--- WRITTEN TASK ---
For the data that follows, return each line unchanged and drop the pictures.
PROVIDED ENTRIES Block Start
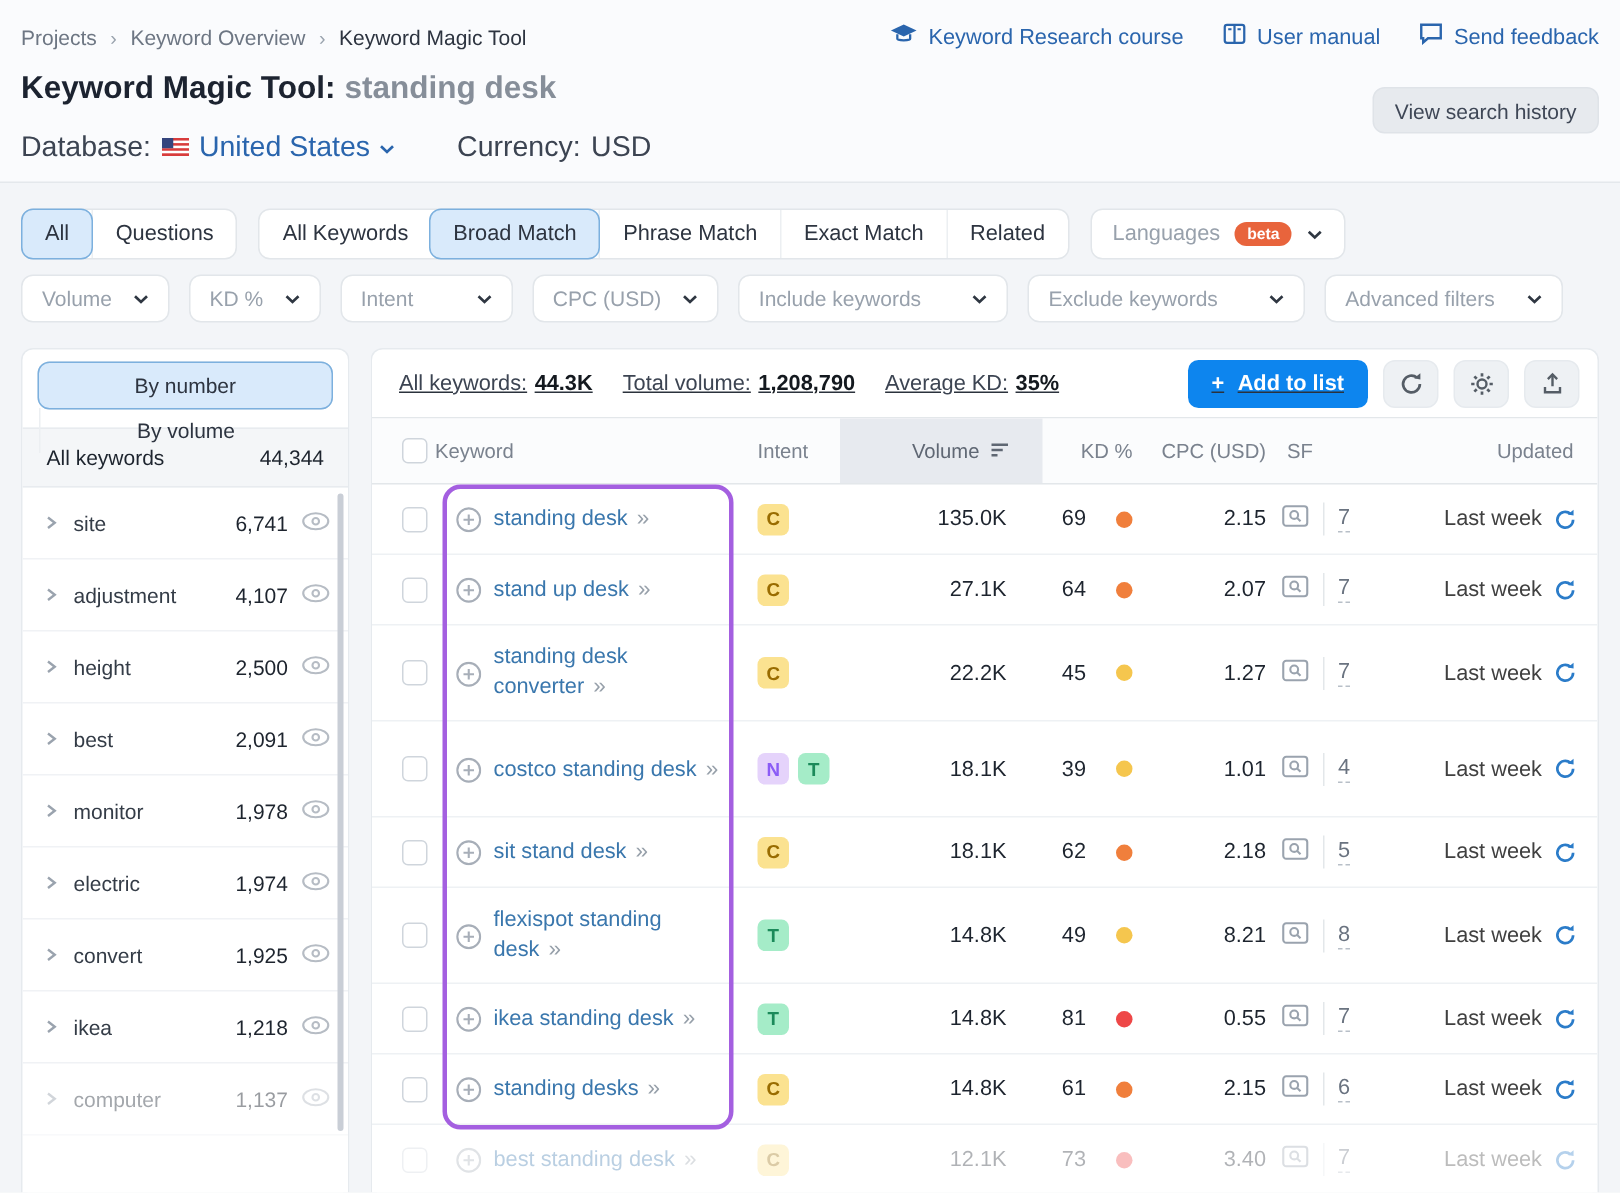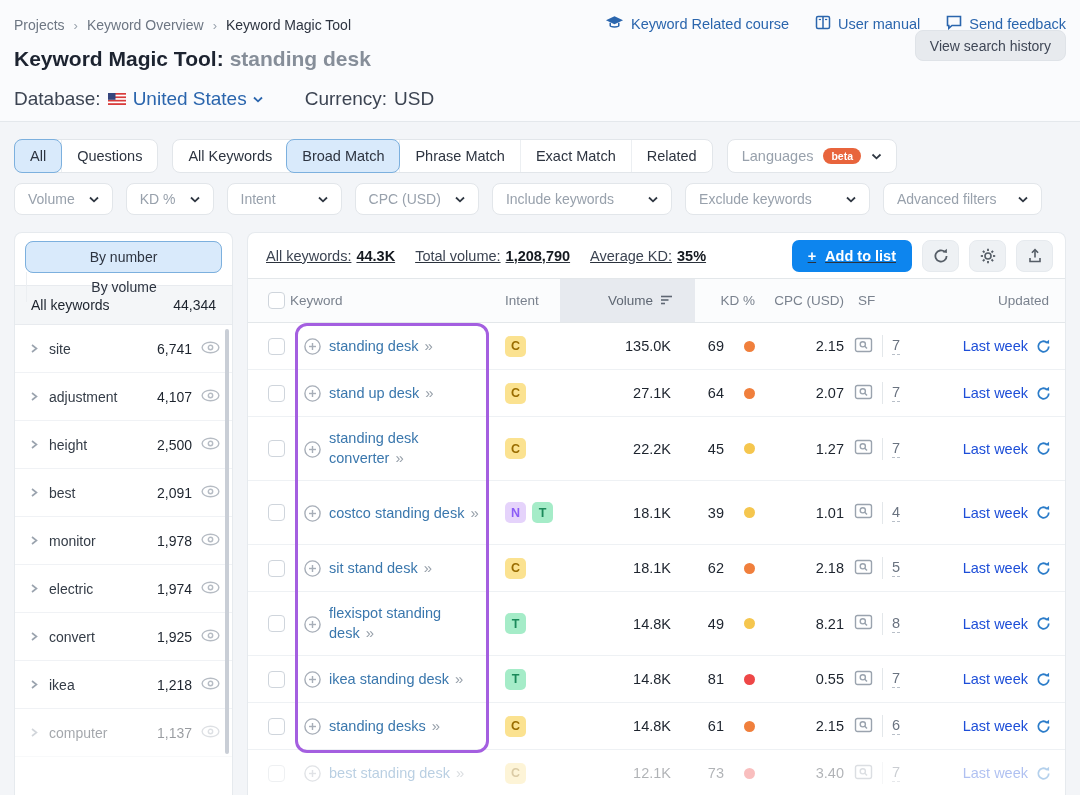"Keyword Related course" span { text: Related -> Research }
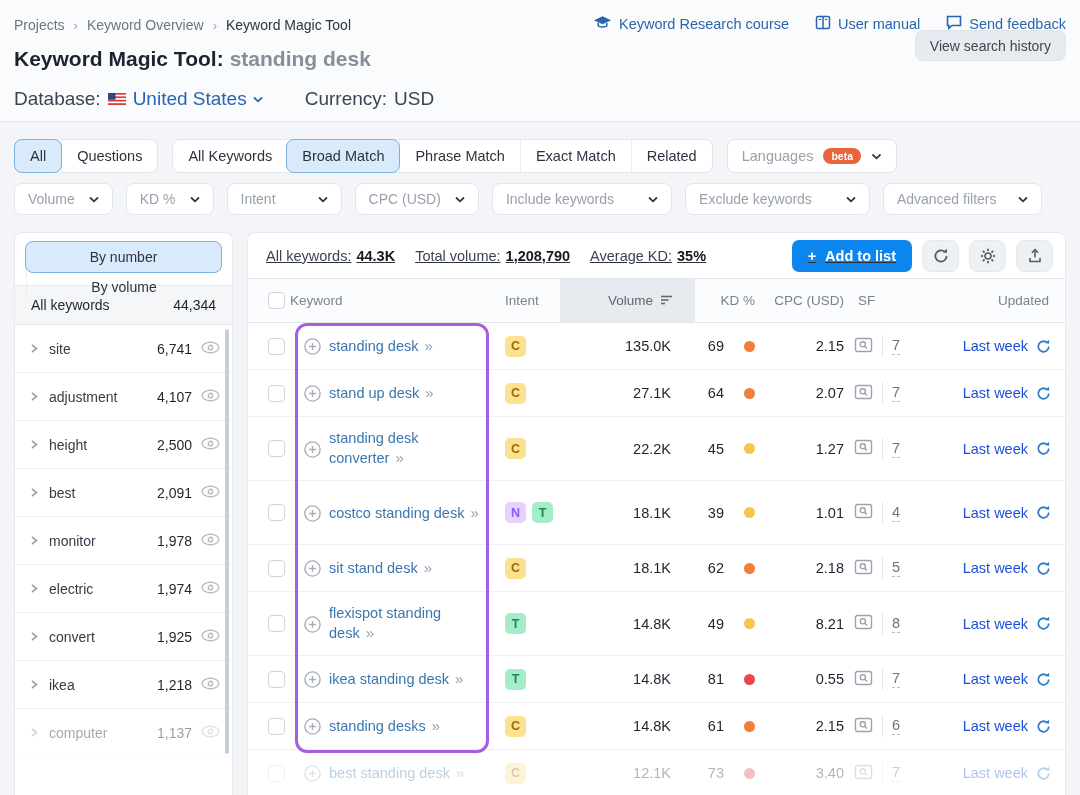"View search history" .history-btn { top: 30px -> 58px }
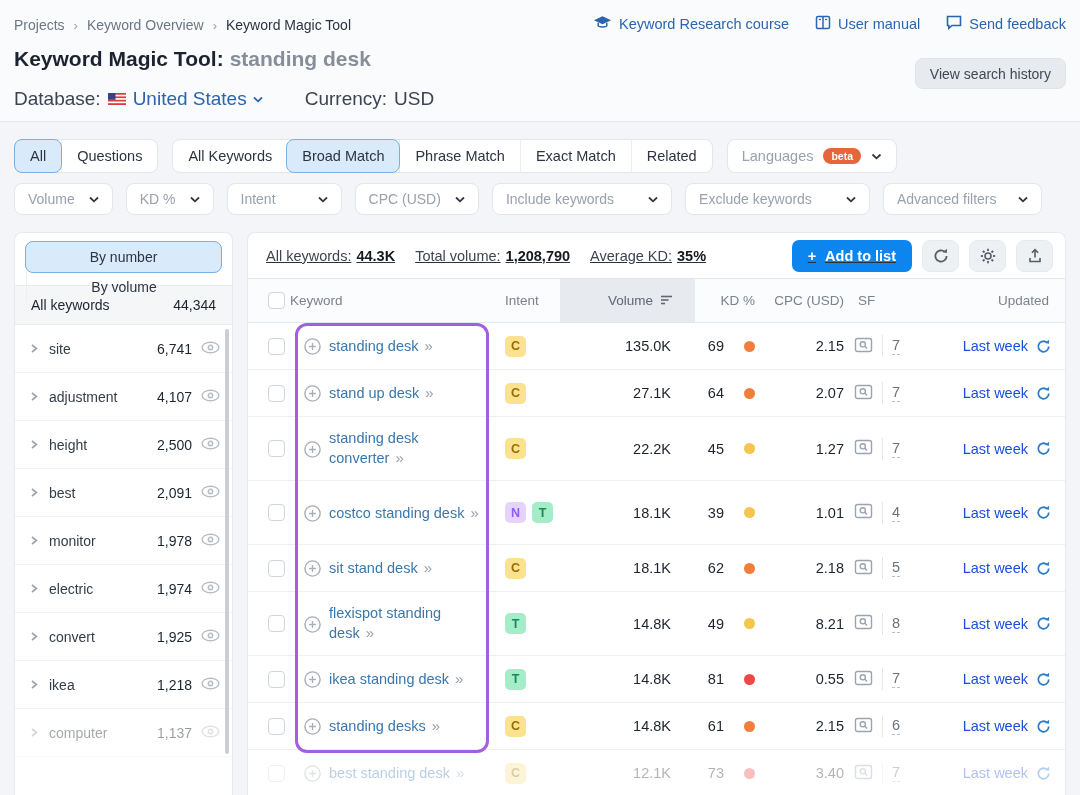"Last week" .td-updated { color: #1d4ed8 -> #404040 }
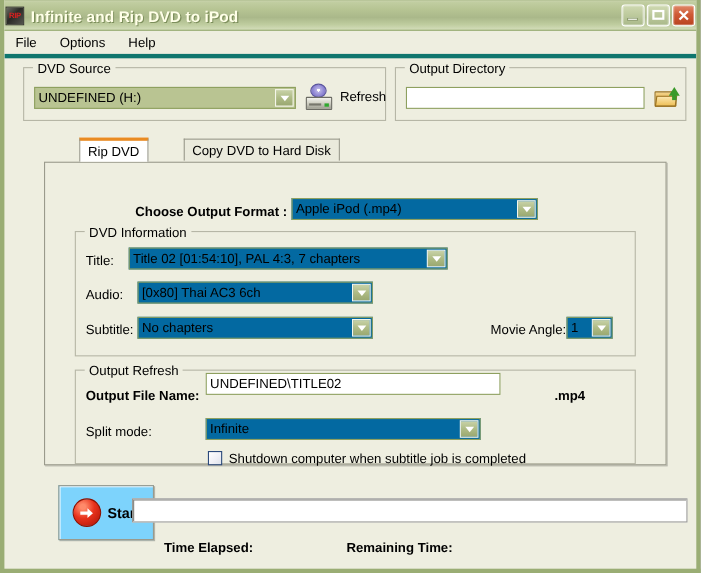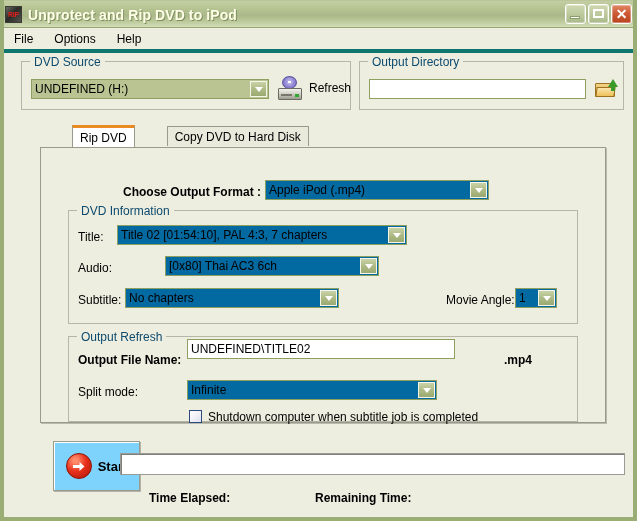"Unprotect and Rip DVD to" div.title-text { text: Unprotect -> Infinite }
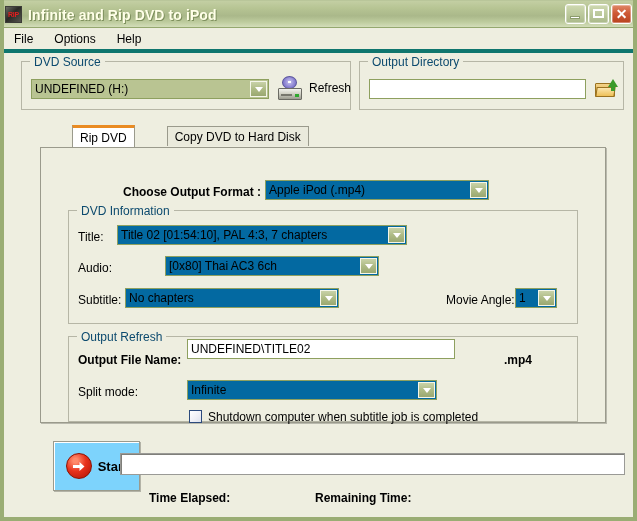"DVD Source" .groupbox > .gb-title { color: #0c4a6e -> #000000 }
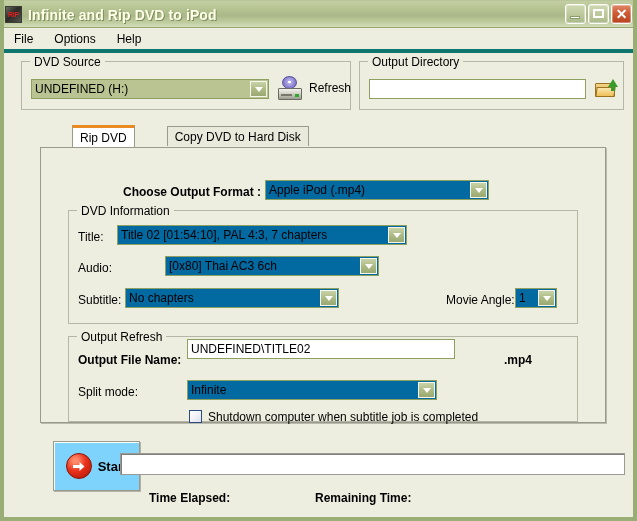"[0x80] Thai AC3 6ch" div.combo { margin-left: 40px -> none }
PROVIDED ENTRIES Block End
--- SOLUTION BELOW ---
"Keyword Related course" span { text: Related -> Research }
"View search history" .history-btn { top: 30px -> 58px }
"Last week" .td-updated { color: #1d4ed8 -> #404040 }
"Unprotect and Rip DVD to" div.title-text { text: Unprotect -> Infinite }
"DVD Source" .groupbox > .gb-title { color: #0c4a6e -> #000000 }
"[0x80] Thai AC3 6ch" div.combo { margin-left: 40px -> none }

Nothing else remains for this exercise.